The mention of Emenalo was a regular occurrence during Benitez's unveiling. The technical director is very much the go between as he conveys Abramovich's ideas while the coach executes them on the pitch.
But even Chelsea's Russian owner is likely to be easier to work with than George Gillett and Tom Hicks, whose falling out damaged Benitez's ability to conduct business in the transfer market during his spell at Anfield, amid the boardroom power struggle.
"You saw how we were performing at Liverpool even with all these problems," Benitez said. "Here you don't have two owners who aren't talking to each other. You have an owner, a technical director and good staff, so for me maybe it's easier. It was a difficult time.
"If you have two bosses who do not even talk, it is difficult. You say you want a striker and one of them says they don't know, and the other says [something else]. This will be easier."
Arguably, you could interpret Benitez's interim spell as quiet the opposite of easy.
After a two year absence from management, Rafa's integrity as a top flight manager is in jeopardy. Fail with the riches and the embarrassment of midfield talent, and his chances of securing another high profile job could be nothing more than a pipe dream.
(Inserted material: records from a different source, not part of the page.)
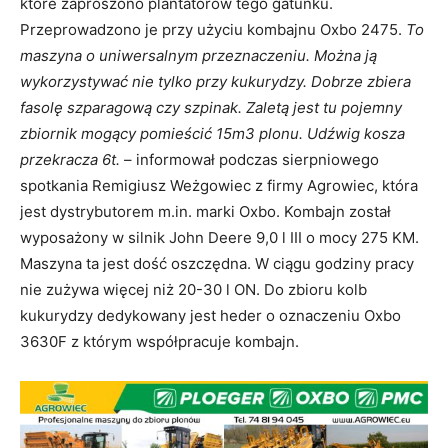
które zaproszono plantatorów tego gatunku.
Przeprowadzono je przy użyciu kombajnu Oxbo 2475.
To
maszyna o uniwersalnym przeznaczeniu. Można ją
wykorzystywać nie tylko przy kukurydzy. Dobrze zbiera
fasolę szparagową czy szpinak. Zaletą jest tu pojemny
zbiornik mogący pomieścić 15m3 plonu. Udźwig kosza
przekracza 6t.
– informował podczas sierpniowego
spotkania Remigiusz Weżgowiec z firmy Agrowiec, która
jest dystrybutorem m.in. marki Oxbo. Kombajn został
wyposażony w silnik John Deere 9,0 l III o mocy 275 KM.
Maszyna ta jest dość oszczędna. W ciągu godziny pracy
nie zużywa więcej niż 20-30 l ON. Do zbioru kolb
kukurydzy dedykowany jest heder o oznaczeniu Oxbo
3630F z którym współpracuje kombajn.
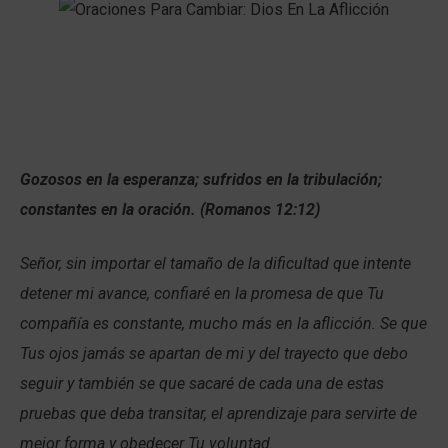
Gozosos en la esperanza; sufridos en la tribulación;
constantes en la oración. (Romanos 12:12)
Señor, sin importar el tamaño de la dificultad que intente
detener mi avance, confiaré en la promesa de que Tu
compañía es constante, mucho más en la aflicción. Se que
Tus ojos jamás se apartan de mi y del trayecto que debo
seguir y también se que sacaré de cada una de estas
pruebas que deba transitar, el aprendizaje para servirte de
mejor forma y obedecer Tu voluntad.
In fact, such are the shackles expected to be imposed on Benitez, not least in the January transfer window, you could even suggest his desperation led to accepting a job with a limited future
"You know there were a lot of comments in the press could have signed a three-four year contract, huge salary, I could go to another continent for big money but I wanted to stay in Europe, I wanted to stay in England. I've always said I wanted to stay in the Premier League so I'm really happy and pleased to be in the Premier League again with a top side who can win trophies.
"My mentality, my passion for the game my forward thinking about the game is that you have to lose nothing. I think it's the opposite, you have most hunger more desire to win trophies now more than before.
"I have a challenge to manage a top side and that I've been waiting for one or two years and why would I say no now?" Quite.